───── SOURCE TEXT ─────

Maybe “C” is better than “just good enough.”

As a cadet at the U.S. Military Academy at West Point during the mid-Eighties, I may have been generously described as a “fair-to-middling student” at best. An eager adherent to the durable Academy adage—“2.0 and Go”—I was blessed to pin on my second lieutenant bars before someone in the Dean’s Office recalculated final G.P.A.s. By the grace of God, I met the required C average for graduation.

The academic domain notwithstanding, the letter “C” played a consistent role along my journey towards further leader development. The late General Norman Schwarzkopf, USMA class of 1956 and commander of coalition forces in the first Gulf War, inextricably linked character and competency in a 1991 address to the Corps of Cadets. The heralded four-star general outlined just how interconnected moral leadership must be with demonstrated proficiency. An indelible cornerstone in the leader-builder business, character is the guiding principle of “doing the right thing; whereas competency directly relates to demonstrated proficiency in the task at hand.

While also affirming the importance of competency, Dr. Vernon Lindsay also highlights more perception-based “C” characteristics such as confidence and charisma. And since leaders serve as protagonists for an organization, their faults and foibles can present as tragic flaws that impede organizational success. Harvard Professor Barbara Kellerman, in her 2004 leadership treatise, Bad Leadership: What It Is, How It Happens, Why It Matters, identified corruption and callousness as alliterative challenges to leader success. By selecting courses of action and shaping subordinates’ impressions, leaders serve as the margin of victory or roots of demise.

But of all the above identified critical “C’s” related to effective leadership, one transcends all the rest. Across the four years I served as a Light Infantry Officer in the United States Army and the quarter-century I spent leading and being led in federal law enforcement, communication was the leader trait that most critically impacted operations. Simply defined as “a process by which information is exchanged between individuals through a common system of symbols, signs or behavior,” its effectiveness is directly related to the conveyer of thoughts, ideas and orders.

Timely communication, artfully and empathetically delivered, is what separates the good leaders from the truly transcendent ones. Can a leader’s delivery be evocative enough to inspire and motivate? Does it help attach an employee to their work? Will it result in what President Dwight D. Eisenhower, West Point class of 1915, once posited? “Leadership is the art of getting someone else to do something you want done because he wants to do it.”

In the military, a leader conveys specific directions to subordinates via an Operations Order that identifies a “commander’s intent.” Relating this critical information cannot be in the form of ambiguous, amorphous, nebulous or nuanced directions. In the military and law enforcement realms, orders may never be misconstrued when human lives are at stake. Which is why subordinate leaders are directed to request clarification if ever in doubt. This can be achieved via the “back brief”—the process by which an employee repeats back what they understand to be the directive. Communication is as much listening as it is talking.

Effective communication simply serves as the main determinant for success in the realm of interpersonal relationships between commander and subordinate leaders. This applies as much in private industry as it does on the battlefield. Successful companies mirror the military precept of centralized command and decentralized execution. Battle-tested leaders also understand that success can only be attained by the continuous application of open and precise two-way communication. Those reporting to you should never feel nervous about sharing the truth.

─────

● WHAT TO PRODUCE
Copy the leadership essay starting with "While also affirming" and going on through "roots of demise.", but replace "charisma" with "enthusiasm".

───── DATA PROVIDED ─────

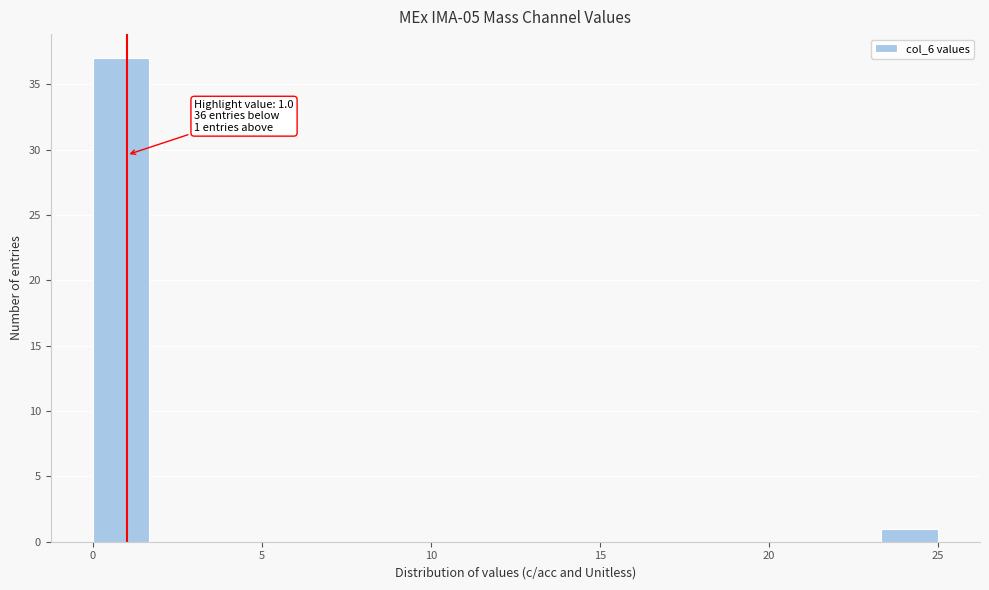

Read against the x-axis, roughly where is the centre of the tallest bar?

1.0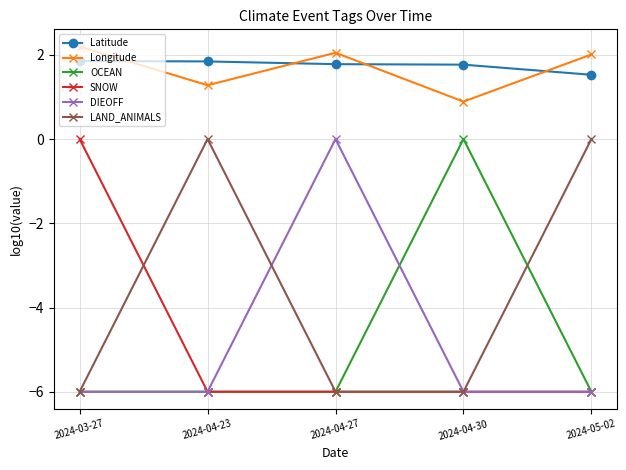

How many data points in Longitude are above 2?

3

─────

● SOLUTION FOR THIS TASK
While also affirming the importance of competency, Dr. Vernon Lindsay also highlights more perception-based “C” characteristics such as confidence and enthusiasm. And since leaders serve as protagonists for an organization, their faults and foibles can present as tragic flaws that impede organizational success. Harvard Professor Barbara Kellerman, in her 2004 leadership treatise, Bad Leadership: What It Is, How It Happens, Why It Matters, identified corruption and callousness as alliterative challenges to leader success. By selecting courses of action and shaping subordinates’ impressions, leaders serve as the margin of victory or roots of demise.